Disagreeing, Acting Presiding Justice Kenneth Yegan said in an opinion for Div. Six that retired Judge Melinda Johnson did not exceed her authority in issuing a domestic violence restraining order (“DVRO”) but did err in declaring that its issuance would not be reported to the state Department of Justice for entry in California Law Enforcement Telecommunications System (“CLETS”).

Request Was ‘Motion’

He wrote:

“The parties stipulated that Judge Johnson was authorized to ‘hear and try the above-entitled matter,’ e.g., the petition for the dissolution of the parties’ marriage, ‘including hearing and determining all pretrial motions....’ In the family law context, a request for order is the equivalent of a motion….Accordingly,  the parties’ stipulation authorizing Judge Johnson to hear and  determine pretrial motions applies to Husband’s request for a  DVRO.”

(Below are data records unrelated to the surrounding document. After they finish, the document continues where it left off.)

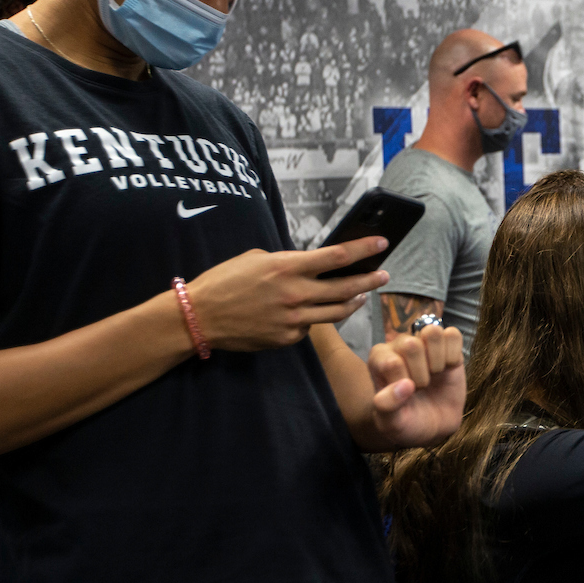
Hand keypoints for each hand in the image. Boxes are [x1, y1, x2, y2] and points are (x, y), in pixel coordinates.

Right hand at [186, 237, 389, 350]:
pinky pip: (310, 327)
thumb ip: (287, 262)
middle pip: (345, 288)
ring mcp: (294, 319)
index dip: (363, 249)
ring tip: (362, 294)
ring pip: (336, 312)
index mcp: (287, 267)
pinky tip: (315, 312)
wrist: (199, 317)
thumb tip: (307, 266)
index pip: (337, 257)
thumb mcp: (256, 258)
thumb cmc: (224, 281)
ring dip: (353, 302)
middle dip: (369, 280)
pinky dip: (316, 318)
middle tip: (384, 275)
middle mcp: (296, 293)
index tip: (382, 244)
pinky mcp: (287, 338)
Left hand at [368, 325, 465, 448]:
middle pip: (411, 344)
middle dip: (420, 374)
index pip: (392, 362)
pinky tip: (448, 368)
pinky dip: (453, 354)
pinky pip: (453, 334)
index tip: (405, 395)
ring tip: (434, 375)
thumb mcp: (391, 423)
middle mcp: (400, 346)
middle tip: (421, 388)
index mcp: (379, 359)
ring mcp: (425, 343)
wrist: (434, 427)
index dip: (403, 383)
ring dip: (437, 360)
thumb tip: (405, 386)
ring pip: (432, 332)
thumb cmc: (407, 422)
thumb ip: (388, 406)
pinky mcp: (447, 344)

Yegan spelled out that “the fact that a DVRO may be obtained in a separate proceeding does not mean that it must be a separate proceeding,” and that “a DVRO may also be obtained in a dissolution proceeding, as it was here.”

‘Non CLETS’ Order

Johnson, who served on the Ventura Superior Court from 1982 to 2002, specified that she was issuing a “non-CLETS order,” explaining that entering it into the law enforcement system would have “the potential of disrupting” the wife’s “employment as a life coach and, perhaps, eventually, a therapist, to an unwarranted degree.”

That “aspect of the order was an error of law,” Yegan said, explaining:

“Judge Johnson found that Wife committed acts of abuse within the meaning of the statute. [Family Code] Section 6380 required the resulting restraining order to be reported to the Department of Justice and entered in CLETS….The obligation to register the order in CLETS  was mandatory, not discretionary.

The matter was remanded to Johnson for a modification of the order to excise the “non CLETS” proviso.

Johnson acted in the matter as a temporary judge of the Santa Barbara Superior Court.

The case is Marriage of Reichental, 2021 S.O.S. 6846.

M. Jude Egan of the Santa Maria firm of Egan Law represented the wife and Gregory W. Jessner, Adam N. King and Raymond K. Martinez of the Bunker Hill firm of Phillips Jessner acted for the husband, Avi Reichental.